Sophomore year, I started to develop my own identity and invest in the things I truly enjoyed. I started listening to music other than rap and started changing my clothes to styles that were press prevalent among my peers. I faced backlash from friends, family, and even random people in the hallways. For a long time, I stopped dressing the way I did and listening to the music I wanted. I wondered, why couldn’t I like certain things that others did, and why didn’t they receive the same amount of negativity as I did for breaking social stereotypes?

The reality hit me hard one day when my brother headed out in a rush, saw me in one of my favorite outfits, stopped dead in his tracks, and said,  “you’re black, not white. You can’t wear that stuff or else you’ll get made fun off.” It finally clicked, but in the worst way possible.

All the things I invested my time in all belonged to white culture. In the black community, liking “white” things is a big taboo. It means that you’re not happy being black and that you’re trying to be “white.” It means you don’t fit in. I felt like an outcast, too black for the white kids and too “white” for the black kids. I was genuinely stuck in an identity crisis that I didn’t know how to get out of.

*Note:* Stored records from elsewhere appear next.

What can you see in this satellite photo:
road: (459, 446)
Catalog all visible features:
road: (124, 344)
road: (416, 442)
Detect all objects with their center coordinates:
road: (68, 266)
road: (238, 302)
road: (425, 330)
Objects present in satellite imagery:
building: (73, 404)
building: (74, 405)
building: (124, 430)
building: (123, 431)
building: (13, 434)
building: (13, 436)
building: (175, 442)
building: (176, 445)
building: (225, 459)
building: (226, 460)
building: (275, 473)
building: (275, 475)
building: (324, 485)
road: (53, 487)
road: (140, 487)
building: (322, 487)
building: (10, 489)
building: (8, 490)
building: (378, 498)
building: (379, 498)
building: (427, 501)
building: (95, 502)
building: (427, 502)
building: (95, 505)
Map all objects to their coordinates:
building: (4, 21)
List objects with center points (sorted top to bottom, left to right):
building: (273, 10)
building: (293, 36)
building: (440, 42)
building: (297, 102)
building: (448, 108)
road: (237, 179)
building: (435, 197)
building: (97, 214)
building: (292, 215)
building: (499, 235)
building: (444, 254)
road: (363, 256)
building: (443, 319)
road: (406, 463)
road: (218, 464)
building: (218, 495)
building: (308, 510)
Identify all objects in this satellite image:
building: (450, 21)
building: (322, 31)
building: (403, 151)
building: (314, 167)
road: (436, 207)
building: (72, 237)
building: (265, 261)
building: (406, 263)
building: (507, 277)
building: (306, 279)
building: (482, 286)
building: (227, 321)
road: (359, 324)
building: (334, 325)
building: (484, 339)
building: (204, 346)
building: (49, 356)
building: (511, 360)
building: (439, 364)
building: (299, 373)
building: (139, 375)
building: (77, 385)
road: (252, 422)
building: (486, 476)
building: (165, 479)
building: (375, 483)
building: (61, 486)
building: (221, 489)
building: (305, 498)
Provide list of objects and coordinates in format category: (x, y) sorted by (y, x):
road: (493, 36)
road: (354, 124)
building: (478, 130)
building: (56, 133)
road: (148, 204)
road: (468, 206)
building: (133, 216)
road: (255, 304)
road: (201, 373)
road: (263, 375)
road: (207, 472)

For awhile, I thought maybe my brother was right and that I needed to stop being so different. I ditched the clothes I had picked for myself, the clothes I loved, and traded them for anything I saw on the “Instagram Baddie” pages because at the time that was “normal” and that’s how I wanted to be perceived.

I switched my soft-singing songs filled with feminine boys for the top 100 rap charts. I felt out of place; I was pretending to like things that didn’t do me any benefit except for the approval of my peers. Even worse, I was making compromises that didn’t make me happy for literally no social benefit: I still didn’t belong in any group since I still wasn’t “black enough.”

“The way other people feel about me is none of my business.

— Rupaul

Junior year, after months of contemplating who I genuinely wanted to be, I left behind everyone’s judgements and strapped on the overalls and threw on those beat up red Chuck Taylors I hold near and dear to my heart.  I didn’t want to be “white” or “black,” I wanted to be Anai. I wanted to be who I really was, regardless if my skin was black, white, green or purple. I realized that if I lived the life according to society’s standards, then I could never genuinely be happy. I immersed myself in the world of clothing and testing different fashion choices, and ultimately I felt the most comfortable in a thrift shop rummaging for hours through countless color coordinated racks.

I think that to this day it is important to be yourself, even as cliché as it sounds. To go against what society expects from you and create your own image of yourself, the one that makes you happy, is one of the best gifts you can give yourself.  Like my favorite, Rupaul, says “When you become the image of your own imagination, it’s the most powerful thing you could ever do.”